No sé bien por dónde empezar, pero vamos a hacerlo con un gracias. Al pasar del tiempo, a los recuerdos, a las resignificaciones, a los adioses.
Hace un par de años te perdí como abuela y, con vos, a una gran parte de mi familia. Los hechos concretos no importan, creo que no hubo voto de confianza o vista gorda que hubiera evitado que hoy estemos acá. Creo que era una muerte inminente y lenta a la vez, una persiana americana que finalmente decidió cerrarse y nunca más se abrió. Era algo que tenía que decantar para ser profundo y para que no haya vuelta atrás... por eso dolió.
Toda la vida lo llevé en la espalda y en el corazón. Era una ilusión, esa creencia de que con tu muerte no iba a haber definiciones, pero las hubo, en muchos niveles y con muchos matices. Y cuando el juego al que jugás no es el del resto, el descarte sucede y es mejor retirarse, con las certezas que se tienen y las dudas que pronto se disiparán.

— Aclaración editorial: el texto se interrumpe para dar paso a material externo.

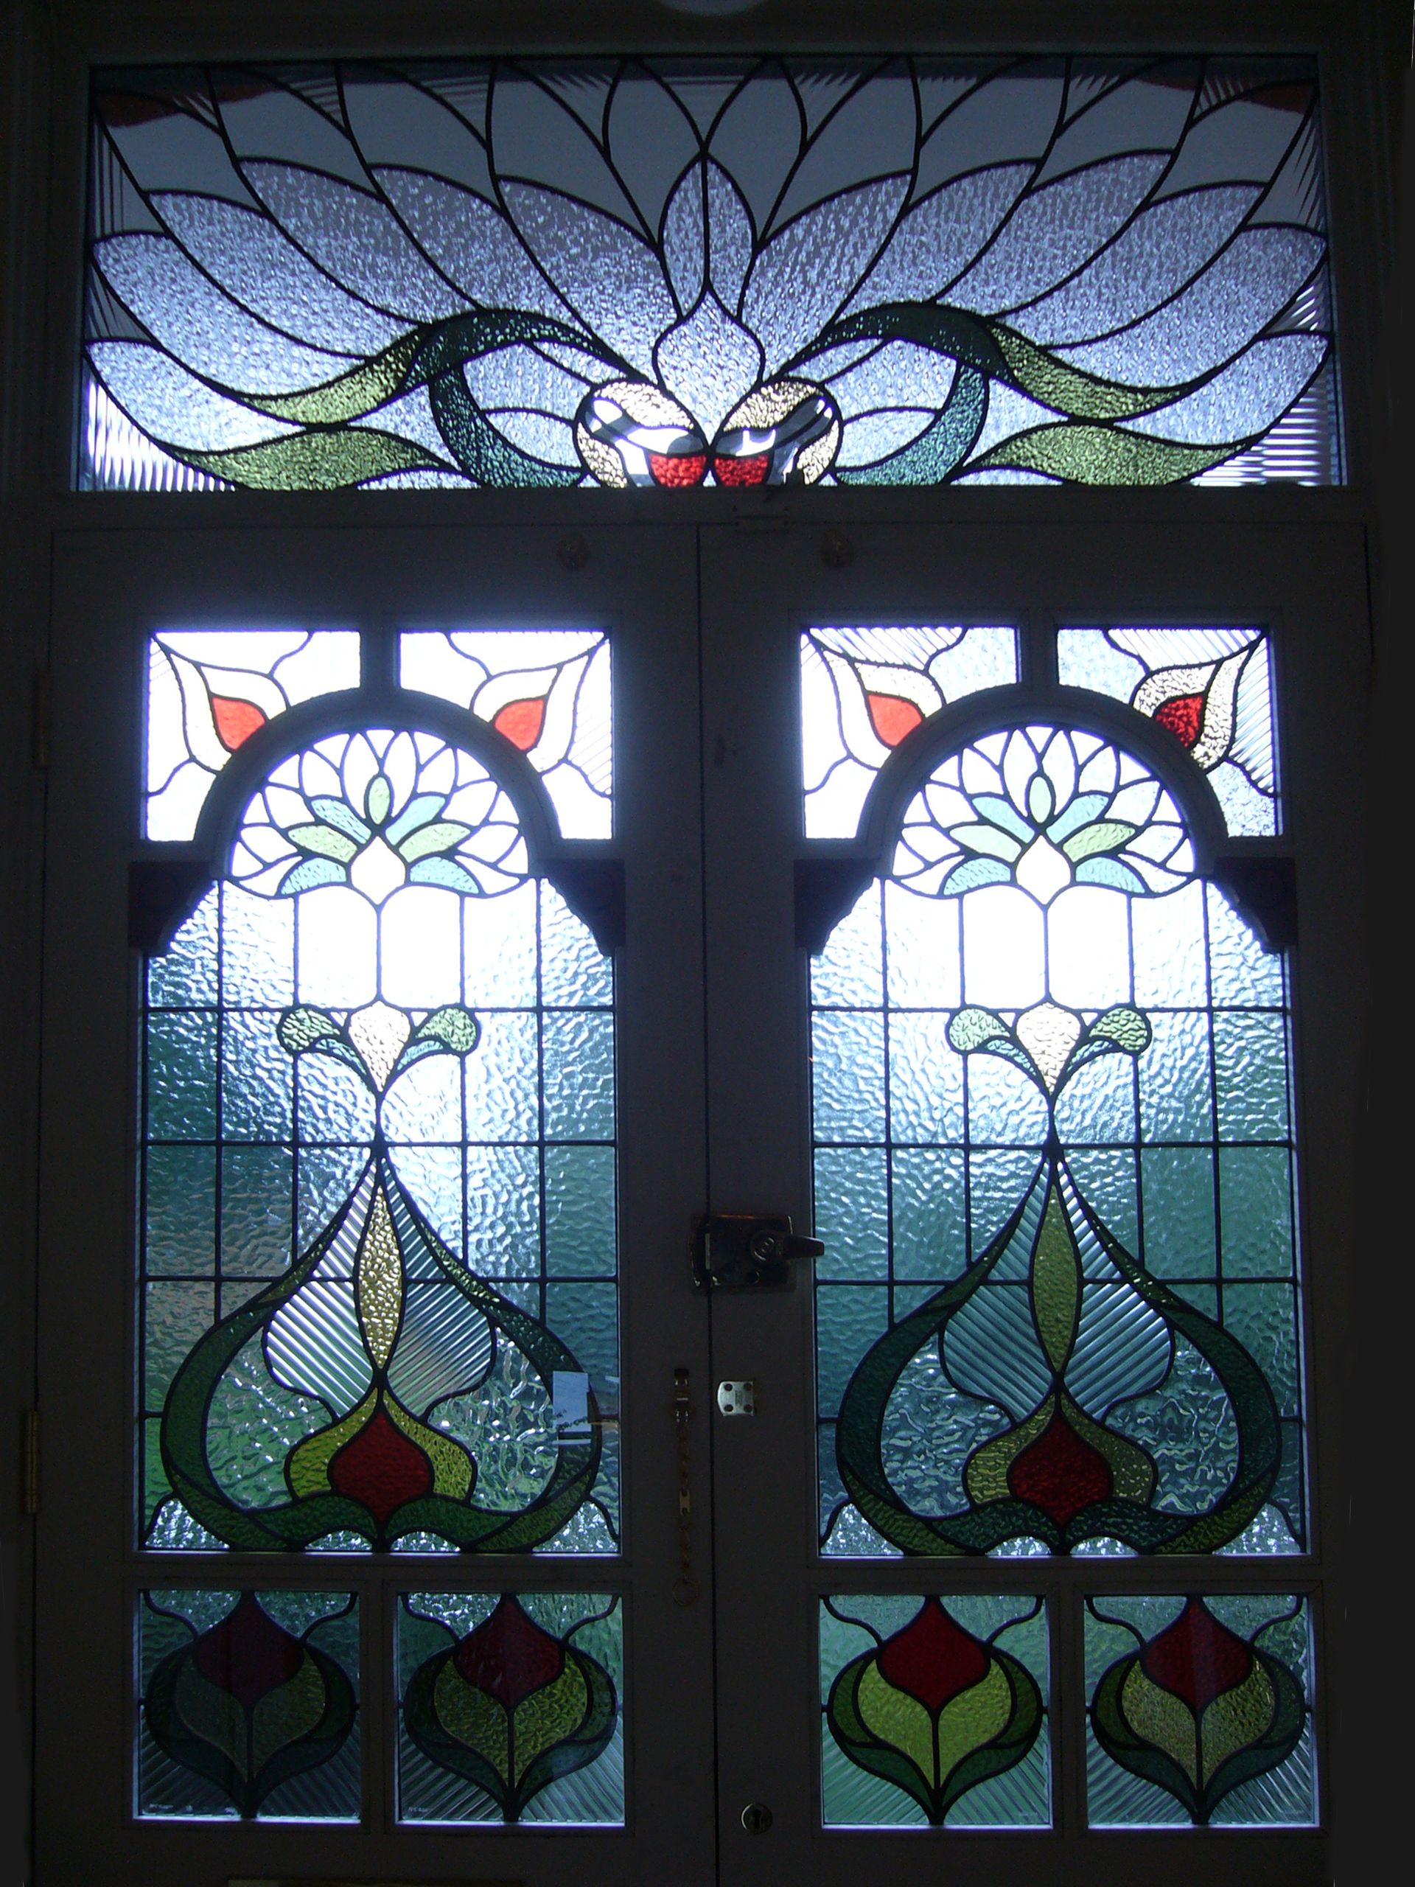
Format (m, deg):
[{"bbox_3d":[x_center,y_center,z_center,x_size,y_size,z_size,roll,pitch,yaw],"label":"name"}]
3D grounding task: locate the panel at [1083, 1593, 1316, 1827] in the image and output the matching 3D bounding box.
[{"bbox_3d":[0.500,0.778,1.937,0.234,0.231,0.030,0,-4,1],"label":"panel"}]

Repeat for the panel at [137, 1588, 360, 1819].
[{"bbox_3d":[-0.470,0.780,1.952,0.232,0.229,0.030,0,-4,1],"label":"panel"}]

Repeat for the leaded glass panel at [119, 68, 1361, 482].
[{"bbox_3d":[0.002,-0.721,2.051,1.354,0.476,0.030,0,-4,1],"label":"leaded glass panel"}]

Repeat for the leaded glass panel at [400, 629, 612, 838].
[{"bbox_3d":[-0.212,-0.221,2.019,0.227,0.224,0.030,0,-4,1],"label":"leaded glass panel"}]

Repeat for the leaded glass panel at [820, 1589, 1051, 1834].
[{"bbox_3d":[0.232,0.781,1.941,0.234,0.232,0.030,0,-4,1],"label":"leaded glass panel"}]

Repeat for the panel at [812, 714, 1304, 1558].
[{"bbox_3d":[0.365,0.197,1.980,0.510,0.864,0.030,0,-4,1],"label":"panel"}]

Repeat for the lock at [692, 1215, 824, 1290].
[{"bbox_3d":[0.051,0.316,1.952,0.135,0.074,0.050,0,-4,1],"label":"lock"}]

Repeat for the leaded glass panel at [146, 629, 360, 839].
[{"bbox_3d":[-0.482,-0.221,2.023,0.229,0.226,0.030,0,-4,1],"label":"leaded glass panel"}]

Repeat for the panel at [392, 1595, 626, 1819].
[{"bbox_3d":[-0.202,0.780,1.948,0.234,0.232,0.030,0,-4,1],"label":"panel"}]

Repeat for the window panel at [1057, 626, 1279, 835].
[{"bbox_3d":[0.485,-0.223,2.009,0.232,0.223,0.030,0,-4,1],"label":"window panel"}]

Con tu muerte se fue gran parte de mi niñez y de mi adolescencia. Se desvanecieron las historias y fotos de mi papá, y muchos recuerdos que no les llegarán a mis hijas. Pero también se terminó de enraizar lo justo, lo sincero, lo real en mi vida, porque eso hacen los amores que duelen cuando no están. La muerte te enfrenta a la luz y a la oscuridad, al quién es quién y, para mi, no hay vuelta atrás.
Así que, ahora que estamos cumpliendo aniversario de tu despedida, que fue de a poco, a veces muy cerca y otras tan lejos, te deseo que estés en ese cielo que soñaste, rodeada de quienes más querés y que, por fin, seas libre de todos los lastres que cargaste, que hoy no son más que eso... un lastre.
Te quiero con toda mi alma y te duelo con una sonrisa, hasta que nos volvamos a ver.